/---
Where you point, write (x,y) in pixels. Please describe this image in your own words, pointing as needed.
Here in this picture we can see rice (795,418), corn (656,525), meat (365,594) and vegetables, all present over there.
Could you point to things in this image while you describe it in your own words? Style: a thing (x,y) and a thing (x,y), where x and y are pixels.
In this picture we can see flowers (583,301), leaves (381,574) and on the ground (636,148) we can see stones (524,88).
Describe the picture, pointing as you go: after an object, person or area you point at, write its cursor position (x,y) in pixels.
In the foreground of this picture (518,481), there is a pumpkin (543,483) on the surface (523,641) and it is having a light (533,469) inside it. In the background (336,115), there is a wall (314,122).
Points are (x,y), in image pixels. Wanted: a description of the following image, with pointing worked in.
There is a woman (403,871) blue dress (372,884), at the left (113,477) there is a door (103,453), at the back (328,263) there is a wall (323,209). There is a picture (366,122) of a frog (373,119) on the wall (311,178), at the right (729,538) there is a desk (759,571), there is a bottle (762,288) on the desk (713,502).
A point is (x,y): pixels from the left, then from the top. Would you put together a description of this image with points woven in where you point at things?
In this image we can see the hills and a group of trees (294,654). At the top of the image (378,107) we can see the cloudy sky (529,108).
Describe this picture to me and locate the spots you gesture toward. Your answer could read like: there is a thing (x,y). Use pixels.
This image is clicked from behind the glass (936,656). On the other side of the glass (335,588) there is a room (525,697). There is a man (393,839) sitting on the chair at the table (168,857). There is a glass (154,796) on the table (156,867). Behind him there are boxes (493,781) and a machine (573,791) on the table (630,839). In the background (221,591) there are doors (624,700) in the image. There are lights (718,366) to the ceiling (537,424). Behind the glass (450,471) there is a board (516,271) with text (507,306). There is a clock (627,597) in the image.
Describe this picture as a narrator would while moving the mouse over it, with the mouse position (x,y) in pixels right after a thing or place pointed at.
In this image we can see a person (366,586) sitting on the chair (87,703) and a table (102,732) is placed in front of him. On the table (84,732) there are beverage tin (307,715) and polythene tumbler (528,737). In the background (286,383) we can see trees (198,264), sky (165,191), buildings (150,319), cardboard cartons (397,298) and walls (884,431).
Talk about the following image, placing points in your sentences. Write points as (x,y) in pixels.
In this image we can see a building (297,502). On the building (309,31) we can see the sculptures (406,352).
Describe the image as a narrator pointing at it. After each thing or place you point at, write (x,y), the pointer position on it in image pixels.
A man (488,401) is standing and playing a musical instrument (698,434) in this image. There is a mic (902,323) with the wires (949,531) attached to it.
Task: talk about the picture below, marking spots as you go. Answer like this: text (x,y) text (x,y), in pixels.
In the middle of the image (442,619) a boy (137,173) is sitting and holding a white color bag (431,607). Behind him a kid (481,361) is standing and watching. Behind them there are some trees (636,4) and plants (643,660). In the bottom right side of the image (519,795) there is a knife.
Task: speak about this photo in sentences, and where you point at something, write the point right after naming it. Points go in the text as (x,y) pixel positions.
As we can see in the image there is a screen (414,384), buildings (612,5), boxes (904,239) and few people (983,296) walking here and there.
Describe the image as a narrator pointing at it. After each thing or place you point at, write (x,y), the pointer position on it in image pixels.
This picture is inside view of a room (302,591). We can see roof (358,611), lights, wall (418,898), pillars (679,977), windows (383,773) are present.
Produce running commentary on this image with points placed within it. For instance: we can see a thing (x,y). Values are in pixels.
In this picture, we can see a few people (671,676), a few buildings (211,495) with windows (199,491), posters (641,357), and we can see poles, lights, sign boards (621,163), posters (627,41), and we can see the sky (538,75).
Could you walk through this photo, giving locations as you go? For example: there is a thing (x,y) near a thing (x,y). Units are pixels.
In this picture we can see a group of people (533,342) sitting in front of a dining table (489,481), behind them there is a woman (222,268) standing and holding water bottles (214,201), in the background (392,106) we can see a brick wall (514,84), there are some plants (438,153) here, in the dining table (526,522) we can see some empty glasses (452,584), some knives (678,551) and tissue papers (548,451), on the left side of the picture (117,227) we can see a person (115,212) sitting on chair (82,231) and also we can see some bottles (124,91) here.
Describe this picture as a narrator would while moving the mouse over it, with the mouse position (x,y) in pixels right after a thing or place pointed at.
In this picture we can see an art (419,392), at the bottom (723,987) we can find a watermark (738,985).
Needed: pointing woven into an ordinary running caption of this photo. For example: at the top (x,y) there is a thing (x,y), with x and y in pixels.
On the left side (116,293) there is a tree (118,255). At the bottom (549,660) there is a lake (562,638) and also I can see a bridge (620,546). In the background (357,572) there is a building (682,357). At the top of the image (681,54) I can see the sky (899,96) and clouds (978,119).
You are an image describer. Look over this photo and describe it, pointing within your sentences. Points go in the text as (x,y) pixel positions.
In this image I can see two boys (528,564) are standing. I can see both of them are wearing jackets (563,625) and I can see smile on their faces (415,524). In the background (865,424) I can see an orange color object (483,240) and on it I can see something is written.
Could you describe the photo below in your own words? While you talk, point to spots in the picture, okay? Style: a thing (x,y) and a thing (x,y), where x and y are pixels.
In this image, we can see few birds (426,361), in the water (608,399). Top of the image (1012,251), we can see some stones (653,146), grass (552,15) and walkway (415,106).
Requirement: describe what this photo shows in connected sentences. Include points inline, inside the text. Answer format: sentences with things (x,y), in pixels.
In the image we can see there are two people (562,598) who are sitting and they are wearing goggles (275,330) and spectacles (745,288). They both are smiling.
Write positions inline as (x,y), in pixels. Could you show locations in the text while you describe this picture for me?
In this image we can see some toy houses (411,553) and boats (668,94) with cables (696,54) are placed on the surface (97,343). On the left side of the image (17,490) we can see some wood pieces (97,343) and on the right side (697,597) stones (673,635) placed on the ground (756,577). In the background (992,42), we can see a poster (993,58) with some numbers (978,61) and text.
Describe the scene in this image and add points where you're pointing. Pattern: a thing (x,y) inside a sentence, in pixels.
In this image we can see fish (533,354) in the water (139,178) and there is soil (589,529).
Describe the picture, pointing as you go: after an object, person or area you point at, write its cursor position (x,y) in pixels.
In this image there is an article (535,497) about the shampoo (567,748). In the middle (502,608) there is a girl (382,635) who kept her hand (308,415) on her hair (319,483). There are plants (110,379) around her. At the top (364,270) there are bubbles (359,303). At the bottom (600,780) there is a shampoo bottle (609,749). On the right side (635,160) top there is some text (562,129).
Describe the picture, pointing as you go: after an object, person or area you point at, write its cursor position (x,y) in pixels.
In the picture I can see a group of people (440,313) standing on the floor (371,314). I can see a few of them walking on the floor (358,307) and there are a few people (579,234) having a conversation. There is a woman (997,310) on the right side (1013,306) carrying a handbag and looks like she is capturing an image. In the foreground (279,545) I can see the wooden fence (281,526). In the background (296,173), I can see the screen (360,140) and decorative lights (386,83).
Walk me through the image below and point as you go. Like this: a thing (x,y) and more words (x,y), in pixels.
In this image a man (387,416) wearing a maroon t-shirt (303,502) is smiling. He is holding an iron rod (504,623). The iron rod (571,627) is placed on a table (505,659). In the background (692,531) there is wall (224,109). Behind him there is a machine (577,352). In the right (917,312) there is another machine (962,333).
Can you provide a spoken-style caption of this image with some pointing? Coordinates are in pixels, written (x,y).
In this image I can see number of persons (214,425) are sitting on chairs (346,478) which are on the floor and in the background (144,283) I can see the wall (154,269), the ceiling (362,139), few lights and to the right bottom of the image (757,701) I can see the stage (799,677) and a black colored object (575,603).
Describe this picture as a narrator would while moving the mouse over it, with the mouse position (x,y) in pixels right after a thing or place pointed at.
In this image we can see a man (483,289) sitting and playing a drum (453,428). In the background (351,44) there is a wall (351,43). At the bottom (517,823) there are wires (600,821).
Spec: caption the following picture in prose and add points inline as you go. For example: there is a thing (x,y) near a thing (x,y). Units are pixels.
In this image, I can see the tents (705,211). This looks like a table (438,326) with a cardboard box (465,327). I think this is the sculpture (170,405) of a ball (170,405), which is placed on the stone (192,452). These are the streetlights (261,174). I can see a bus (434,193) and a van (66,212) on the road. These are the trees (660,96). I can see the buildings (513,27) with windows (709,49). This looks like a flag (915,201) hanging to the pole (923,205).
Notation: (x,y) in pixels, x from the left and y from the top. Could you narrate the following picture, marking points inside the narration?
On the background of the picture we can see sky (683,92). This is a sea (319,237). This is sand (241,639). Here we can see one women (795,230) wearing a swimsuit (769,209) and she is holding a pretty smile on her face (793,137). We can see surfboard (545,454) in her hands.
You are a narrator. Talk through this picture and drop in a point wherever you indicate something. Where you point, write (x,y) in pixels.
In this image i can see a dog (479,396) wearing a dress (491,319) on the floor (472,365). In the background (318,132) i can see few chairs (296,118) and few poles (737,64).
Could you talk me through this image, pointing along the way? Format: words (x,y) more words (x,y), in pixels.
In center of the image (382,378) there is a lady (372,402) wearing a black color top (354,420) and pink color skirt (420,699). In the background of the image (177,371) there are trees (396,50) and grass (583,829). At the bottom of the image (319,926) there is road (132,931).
\---
→ **WHAT TO WORK ON**
Write the lines out verbatim, from the one with "Could you talk" through the last line of the entries, and stop there.

→ **EXPECTED OUTPUT**
Could you talk me through this image, pointing along the way? Format: words (x,y) more words (x,y), in pixels.
In center of the image (382,378) there is a lady (372,402) wearing a black color top (354,420) and pink color skirt (420,699). In the background of the image (177,371) there are trees (396,50) and grass (583,829). At the bottom of the image (319,926) there is road (132,931).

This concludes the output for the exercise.